|Data Creation in SPSS Print Page|
When you open the SPSS program, you will see a blank spreadsheet in Data View. If you already have another dataset open but want to create a new one, click File > New > Data to open a blank spreadsheet.
You will notice that each of the columns is labeled “var.” The column names will represent the variables that you enter in your dataset. You will also notice that each row is labeled with a number (“1,” “2,” and so on). The rows will represent cases that will be a part of your dataset. When you enter values for your data in the spreadsheet cells, each value will correspond to a specific variable (column) and a specific case (row).
Follow these steps to enter data:
Now that you know how to enter data, it is important to discuss a special type of variable called an ID variable. When data are collected, each piece of information is tied to a particular case. For example, perhaps you distributed a survey as part of your data collection, and each survey was labeled with a number (“1,” “2,” etc.). In this example, the survey numbers essentially represent ID numbers: numbers that help you identify which pieces of information go with which respondents in your sample. Without these ID numbers, you would have no way of tracking which information goes with which respondent, and it would be impossible to enter the data accurately into SPSS.
When you enter data into SPSS, you will need to make sure that you are entering values for each variable that correspond to the correct person or object in your sample. It might seem like a simple solution to use the conveniently labeled rows in SPSS as ID numbers; you could enter your first respondent’s information in the row that is already labeled “1,” the second respondent’s information in the row labeled “2,” etc. However, you should never rely on these pre-numbered rows for keeping track of the specific respondents in your sample. This is because the numbers for each row are visual guides only—they are not attached to specific lines of data, and thus cannot be used to identify specific cases in your data. If your data become rearranged (e.g., after sorting data), the row numbers will no longer be associated with the same case as when you first entered the data. Again, the row numbers in SPSS are not attached to specific lines of data and should not be used to identify certain cases. Instead, you should create a variable in your dataset that is used to identify each case—for example, a variable called StudentID.

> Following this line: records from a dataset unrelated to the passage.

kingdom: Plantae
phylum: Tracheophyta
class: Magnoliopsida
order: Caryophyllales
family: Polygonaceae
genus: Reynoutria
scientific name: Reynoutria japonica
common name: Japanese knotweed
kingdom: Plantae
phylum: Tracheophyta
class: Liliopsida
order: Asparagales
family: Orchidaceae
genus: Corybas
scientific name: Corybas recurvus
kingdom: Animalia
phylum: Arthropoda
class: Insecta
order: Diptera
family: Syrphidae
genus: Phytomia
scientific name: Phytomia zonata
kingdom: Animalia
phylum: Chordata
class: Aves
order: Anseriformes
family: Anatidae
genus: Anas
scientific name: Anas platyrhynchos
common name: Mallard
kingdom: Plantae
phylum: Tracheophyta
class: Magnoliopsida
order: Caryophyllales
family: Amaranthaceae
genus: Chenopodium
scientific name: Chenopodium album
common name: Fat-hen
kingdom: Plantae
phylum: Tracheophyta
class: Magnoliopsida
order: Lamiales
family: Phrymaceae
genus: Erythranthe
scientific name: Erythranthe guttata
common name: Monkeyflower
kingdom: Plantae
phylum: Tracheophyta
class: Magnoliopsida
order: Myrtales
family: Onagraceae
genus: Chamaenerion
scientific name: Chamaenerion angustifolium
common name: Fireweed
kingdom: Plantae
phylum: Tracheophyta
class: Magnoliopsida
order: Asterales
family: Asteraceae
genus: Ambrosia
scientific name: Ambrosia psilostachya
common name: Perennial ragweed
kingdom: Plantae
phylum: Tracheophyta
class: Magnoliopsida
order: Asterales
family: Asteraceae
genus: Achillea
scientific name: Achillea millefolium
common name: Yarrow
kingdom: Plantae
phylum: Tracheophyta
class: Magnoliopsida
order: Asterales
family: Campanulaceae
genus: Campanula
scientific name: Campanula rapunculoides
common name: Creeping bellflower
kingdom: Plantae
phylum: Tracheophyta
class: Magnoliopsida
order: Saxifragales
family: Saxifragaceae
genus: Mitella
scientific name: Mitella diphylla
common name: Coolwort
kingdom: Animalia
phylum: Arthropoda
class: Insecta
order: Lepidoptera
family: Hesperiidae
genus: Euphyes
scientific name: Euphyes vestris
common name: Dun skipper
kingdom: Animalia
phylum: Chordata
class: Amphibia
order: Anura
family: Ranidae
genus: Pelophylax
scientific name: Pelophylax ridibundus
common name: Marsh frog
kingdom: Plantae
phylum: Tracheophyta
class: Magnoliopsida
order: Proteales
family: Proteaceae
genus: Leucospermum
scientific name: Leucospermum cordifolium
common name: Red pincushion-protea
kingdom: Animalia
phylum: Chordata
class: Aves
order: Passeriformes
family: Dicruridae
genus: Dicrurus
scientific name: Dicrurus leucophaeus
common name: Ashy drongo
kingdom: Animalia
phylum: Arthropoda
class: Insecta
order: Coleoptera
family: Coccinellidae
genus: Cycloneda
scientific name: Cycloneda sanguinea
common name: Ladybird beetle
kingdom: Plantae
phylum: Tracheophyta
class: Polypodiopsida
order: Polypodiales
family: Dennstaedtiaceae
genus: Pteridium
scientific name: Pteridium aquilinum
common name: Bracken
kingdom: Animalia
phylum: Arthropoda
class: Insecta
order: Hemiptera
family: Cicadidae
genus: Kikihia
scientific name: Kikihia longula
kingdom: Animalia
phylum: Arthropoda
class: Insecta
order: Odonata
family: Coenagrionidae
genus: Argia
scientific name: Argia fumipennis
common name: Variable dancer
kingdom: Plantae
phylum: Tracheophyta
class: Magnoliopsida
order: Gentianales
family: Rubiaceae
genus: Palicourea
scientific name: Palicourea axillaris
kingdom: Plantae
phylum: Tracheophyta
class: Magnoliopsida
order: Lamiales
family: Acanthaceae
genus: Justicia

Here is an example that illustrates why using the row numbers in SPSS as case identifiers is flawed:
Let’s say that you have entered values for each person for the School_Class variable. You relied on the row numbers in SPSS to correspond to your survey ID numbers. Thus, for survey #1, you entered the first respondent’s information in row 1, for survey #2 you entered the second person’s information in row 2, and so on. Now you have entered all of your data.
But suppose the data get rearranged in the spreadsheet view. A common way of rearranging data is by sorting—and you may very well need to do this as you explore and analyze your data. Sorting will rearrange the rows of data so that the values appear in ascending or descending order. If you right-click on any variable name, you can select “Sort Ascending” or “Sort Descending.” In the example below, the data are sorted in ascending order on the values for the variable School_Class.
But what happens if you need to view a specific respondent’s information? Or perhaps you need to double-check your entry of the data by comparing the original survey to the values you entered in SPSS. Now that the data have been rearranged, there is no way to identify which row corresponds to which participant / survey number.
The main point is that you should not rely on the row numbers in SPSS since they are merely visual guides and not part of your data. Instead, you should create a specific variable that will serve as an ID for each case so that you can always identify certain cases in your data, no matter how much you rearrange the data. In the sample data file, the variable StudentID acts as the ID variable.